====== SUPPLIED DATA

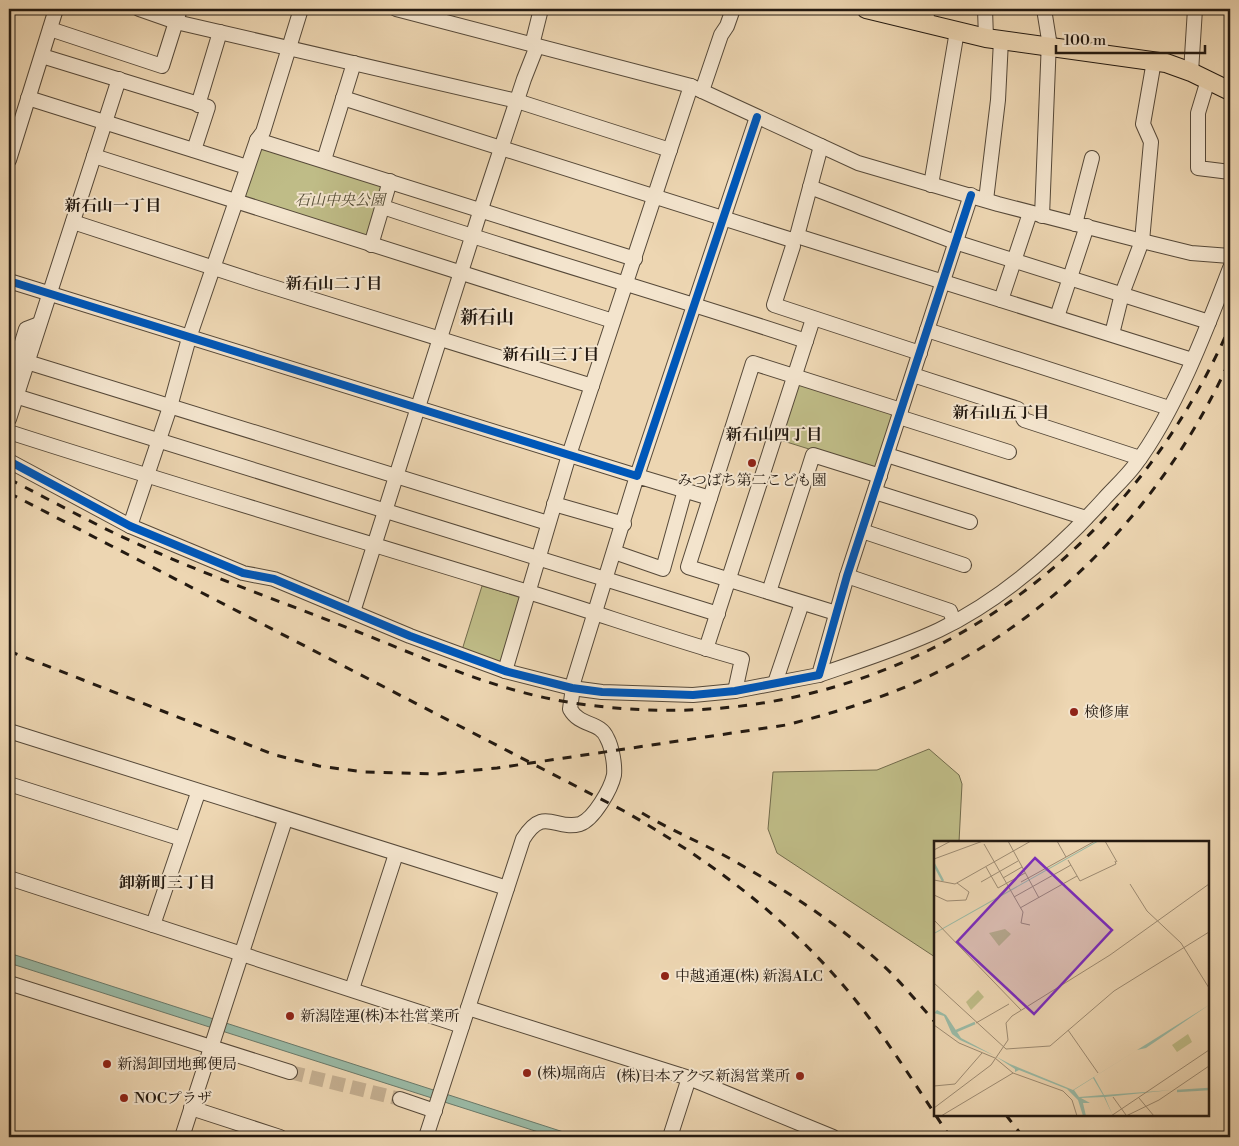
<svg xmlns="http://www.w3.org/2000/svg" width="1239" height="1146" font-family="'Libre Bodoni','Noto Serif JP',serif">
	<rect width="100%" height="100%" fill="#edd6b2"/>
	<filter id="stains"><feTurbulence type="fractalNoise" baseFrequency=".004" numOctaves="4"/><feColorMatrix values="0 0 0 0 .2 0 0 0 0 .09 0 0 0 0 .02 0 0 0 .5 -.17"/></filter>
	<radialGradient id="worn" r=".72"><stop offset=".6" stop-color="#630" stop-opacity="0"/><stop offset="1" stop-color="#630" stop-opacity=".3"/></radialGradient>
	<!-- green -->
	<g fill="#bfbc87" stroke="#726b4c">
		<path d="M258 145 386 185 369 240 241 199Z"/>
		<path d="M795 382 895 415 876 470 777 439Z"/>
		<path d="M482 586 525 598 504 666 462 650Z"/>
		<path d="M929 749 959 775 962 784 959 842H935V957L777 853 768 829 773 772 877 770Z"/>
	</g>
	<!-- water -->
	<path fill="#9abaa6" stroke="#6b7a6a" d="M9 953 579 1137H554L9 963Z"/>
	<g fill="none" stroke-linecap="round" stroke-linejoin="round">
		<!-- minor-tunnel -->
		<path stroke="#c5b092" stroke-width="14" stroke-dasharray="14 7" stroke-linecap="butt" d="M290 1072 400 1099"/>
		<!-- minor casing -->
		<g stroke="#564939" stroke-width="16">
			<g id="minor">
				<path d="M139 9 176 22 517 101 670 150"/>
				<path d="M301 9 263 132 257 140 635 259"/>
				<path d="M396 9 691 86 858 163 998 204 1142 241 1191 253 1230 256"/>
				<path d="M985 9 986 38"/>
				<path d="M925 23 928 9"/>
				<path d="M50 29 162 66 180 9"/>
				<path d="M532 45 541 9"/>
				<path d="M42 56 208 107 194 150"/>
				<path d="M1191 72 1195 9"/>
				<path d="M1208 80 1198 113V168L1230 172"/>
				<path d="M702 91 721 35 727 26 733 9"/>
				<path d="M28 98 247 167"/>
				<path d="M343 98 792 240"/>
				<path d="M198 105 220 32"/>
				<path d="M821 146 797 236 792 240 793 246 774 305 920 353"/>
				<path d="M94 156 613 321"/>
				<path d="M9 160 56 9"/>
				<path d="M324 160 354 63"/>
				<path d="M931 185 957 31"/>
				<path d="M810 187 955 242 1209 322"/>
				<path d="M986 200 998 100 1001 40"/>
				<path d="M383 207C523 254 665 294 806 341"/>
				<path d="M1042 216 1049 40 1044 9"/>
				<path d="M73 222 257 282 592 386"/>
				<path d="M1075 224 1092 158"/>
				<path d="M797 236 1192 360"/>
				<path d="M371 245 390 181"/>
				<path d="M9 281 637 476 757 117"/>
				<path d="M1001 300 1030 213"/>
				<path d="M1057 317 1087 226"/>
				<path d="M927 330 1169 408"/>
				<path d="M1112 334 1122 294 1142 241 1151 142 1143 124 1154 61"/>
				<path d="M27 362 548 523"/>
				<path d="M913 375 1018 409 1024 420 1140 458"/>
				<path d="M9 385 26 329 39 324"/>
				<path d="M9 394 718 614"/>
				<path d="M899 417 1009 452"/>
				<path d="M9 419 119 79"/>
				<path d="M9 432C180 487 353 538 525 591 598 613 669 639 742 659L735 691"/>
				<path d="M887 455 1086 518"/>
				<path d="M9 461 130 526 243 573 274 579 410 636 505 671 572 688 602 692 693 695 735 691 819 675 847 576 971 195"/>
				<path d="M875 492 970 522"/>
				<path d="M554 504 624 524"/>
				<path d="M130 526 170 407 189 338 257 140"/>
				<path d="M862 531 964 565"/>
				<path d="M614 552 663 569 685 490"/>
				<path d="M847 576 950 611 954 622"/>
				<path d="M769 592 813 455 880 476"/>
				<path d="M353 612 481 209 524 79 537 46"/>
				<path d="M836 613 688 567 753 363 901 410"/>
				<path d="M706 649 813 319"/>
				<path d="M505 671 569 455 691 86"/>
				<path d="M819 675C859 661 901 648 939 630 1003 599 1057 551 1104 499 1114 488 1126 477 1135 465 1175 412 1206 331 1230 268"/>
				<path d="M775 683 802 603"/>
				<path d="M9 731 507 888"/>
				<path d="M9 784 182 839"/>
				<path d="M9 878 462 1026"/>
				<path d="M153 925 198 793"/>
				<path d="M9 983 290 1072"/>
				<path d="M352 989 396 854"/>
				<path d="M468 1008 689 1078 833 1137"/>
				<path d="M400 1099 435 1111"/>
				<path d="M191 1108 280 1137"/>
				<path d="M182 1137 285 820"/>
				<path d="M426 1137 523 839C544 805 555 831 580 824 594 819 611 789 614 775 615 765 612 747 607 738 600 721 580 727 570 709L574 680 637 476 710 498"/>
				<path d="M670 1137 689 1078"/>
			</g>
		</g>
		<!-- major casing -->
		<g stroke="#241a11" stroke-width="20">
			<path id="major" d="M866 9 986 38 1166 63 1191 72 1230 91"/>
		</g>
		<!-- minor -->
		<use href="#minor" stroke="#f3e4cd" stroke-width="14"/>
		<!-- major -->
		<use href="#major" stroke="#edd6b2" stroke-width="18"/>
		<!-- rail -->
		<g stroke="#241a11" stroke-width="3" stroke-dasharray="9 9" stroke-linecap="butt">
			<path d="M9 479C58 504 106 531 156 552 222 581 290 605 356 631 427 659 498 692 574 703 862 747 1115 589 1230 326"/>
			<path d="M9 493 624 811C706 858 781 913 843 985 883 1032 916 1086 950 1137"/>
			<path d="M9 651 275 755 319 766 364 772 437 774 497 768 786 725C817 717 847 709 877 698 1036 641 1161 512 1230 360"/>
			<path d="M642 813C672 831 705 844 736 862 785 890 834 921 876 959 898 978 916 1001 935 1022"/>
			<path d="M1006 1115 1023 1137"/>
			<path d="M1229 1137 1230 1114"/>
		</g>
		<!-- cycleway casing -->
		<g stroke="#f3e4cd" stroke-width="11">
			<g id="cycleway">
				<path d="M9 281 637 476 757 117"/>
				<path d="M9 461 130 526 243 573 274 579 410 636 505 671 572 688 602 692 693 695 735 691 819 675 847 576 971 195"/>
			</g>
		</g>
		<!-- cycleway -->
		<use href="#cycleway" stroke="#0057b8" stroke-width="8"/>
	</g>
	<!-- markers -->
	<g fill="#8f2418" stroke="#f3e4cd" stroke-width="2">
		<circle cx="752" cy="463" r="5"/>
		<circle cx="1074" cy="712" r="5"/>
		<circle cx="665" cy="976" r="5"/>
		<circle cx="290" cy="1016" r="5"/>
		<circle cx="107" cy="1064" r="5"/>
		<circle cx="527" cy="1073" r="5"/>
		<circle cx="800" cy="1076" r="5"/>
		<circle cx="124" cy="1098" r="5"/>
	</g>
	<g text-anchor="middle" stroke-width="4" stroke-linejoin="round" paint-order="stroke">
		<!-- park labels -->
		<g font-size="15" font-style="italic" fill="#524b34" stroke="#f3e4cd">
			<text x="340" y="205">石山中央公園</text>
		</g>
		<!-- poi labels -->
		<g font-size="15" fill="#241a11" stroke="#f3e4cd" text-anchor="start">
			<text x="752" y="485" text-anchor="middle">みつばち第二こども園</text>
			<text x="1084" y="717">検修庫</text>
			<text x="675" y="981">中越通運(株) 新潟ALC</text>
			<text x="300" y="1021">新潟陸運(株)本社営業所</text>
			<text x="117" y="1069">新潟卸団地郵便局</text>
			<text x="537" y="1078">(株)堀商店</text>
			<text x="790" y="1081" text-anchor="end">(株)日本アクア新潟営業所</text>
			<text x="134" y="1103">NOCプラザ</text>
		</g>
		<!-- neighbourhood labels -->
		<g font-size="16" font-weight="bold" fill="#241a11" stroke="#f3e4cd">
			<text x="113" y="211">新石山一丁目</text>
			<text x="334" y="289">新石山二丁目</text>
			<text x="551" y="360">新石山三丁目</text>
			<text x="1001" y="418">新石山五丁目</text>
			<text x="774" y="440">新石山四丁目</text>
			<text x="167" y="888">卸新町三丁目</text>
		</g>
		<!-- quarter labels -->
		<g font-size="18" font-weight="bold" fill="#241a11" stroke="#f3e4cd">
			<text x="487" y="323">新石山</text>
		</g>
	</g>
	<!-- overview -->
	<g transform="translate(934 841)">
		<rect width="275" height="275" fill="#edd6b2"/>
		<path d="M71 88 77 93 65 105 55 92ZM44 149 50 156 37 169 32 161ZM254 193 258 201 243 211 238 204Z" fill="#bfbc87"/>
		<path d="M163 0H165L0 93V92ZM275 164 212 207 203 209 160 236 170 254 238 249 171 256 179 275 170 256 147 257 156 262H149L152 275H149L144 259 133 248 85 229 81 231V228L61 215 26 199 18 193 10 175 0 172 3 169 12 174 27 197 76 223 139 249ZM159 237 169 254 145 256 140 249Z" fill="#9abaa6" fill-rule="evenodd"/>
		<path fill="none" stroke="#9abaa6" stroke-width="2.5" d="M0 23 9 40M20 191 41 182M243 250 275 248"/>
		<path fill="none" stroke="#9d8b72" stroke-width="1" d="M74 0 105 57M123 0 132 16M171 0 183 21M50 3 89 71 87 82 96 84M0 9 17 0M0 18 49 0M134 19 146 40 182 23 181 20M52 26 64 47 91 32M69 37 88 26M0 39 21 43 97 0M47 41 84 20M87 41 161 0M196 43 213 70 247 102 275 147M0 54 13 60 32 59 35 51 23 42M80 56 137 24M86 67 143 35M0 79 87 169M0 142 72 208 116 205 180 150 275 91M42 182 75 163M0 184 25 202 61 217 79 232 129 250 138 259 143 275M134 189 164 232M0 245 21 243 48 212M179 256 192 274M205 257 220 275M0 267 57 224 74 199 72 182 78 175 176 114 275 43M7 275 79 232M177 275 275 209M192 275 225 259 275 225"/>
		<path fill="#7b2cbf" fill-opacity="0.15" stroke="#7b2cbf" stroke-width="2.5" d="M101 17 178 89 100 173 23 101Z"/>
		<rect width="275" height="275" fill="none" stroke="#241a11" stroke-width="2.5"/>
	</g>
	<!-- margin -->
	<rect width="1239" height="1146" fill="none" stroke="#edd6b2" stroke-width="30"/>
	<rect x="10" y="10" width="1219" height="1126" fill="none" stroke="#241a11" stroke-width="2.5"/>
	<rect x="15" y="15" width="1209" height="1116" fill="none" stroke="#241a11"/>
	<!-- scale -->
	<path d="M1056 45v8h149v-8" fill="none" stroke="#241a11" stroke-width="2.5"/>
	<text x="1064" y="45" font-size="15" fill="#241a11" stroke="#f3e4cd" stroke-width="4" paint-order="stroke">100 m</text>
	<rect width="100%" height="100%" filter="url(#stains)"/>
	<rect width="100%" height="100%" fill="url(#worn)"/>
</svg>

============

## YOUR GOAL
Pull every line with "linecap" from the records.

## EXERCISE OUTPUT
	<g fill="none" stroke-linecap="round" stroke-linejoin="round">
		<path stroke="#c5b092" stroke-width="14" stroke-dasharray="14 7" stroke-linecap="butt" d="M290 1072 400 1099"/>
		<g stroke="#241a11" stroke-width="3" stroke-dasharray="9 9" stroke-linecap="butt">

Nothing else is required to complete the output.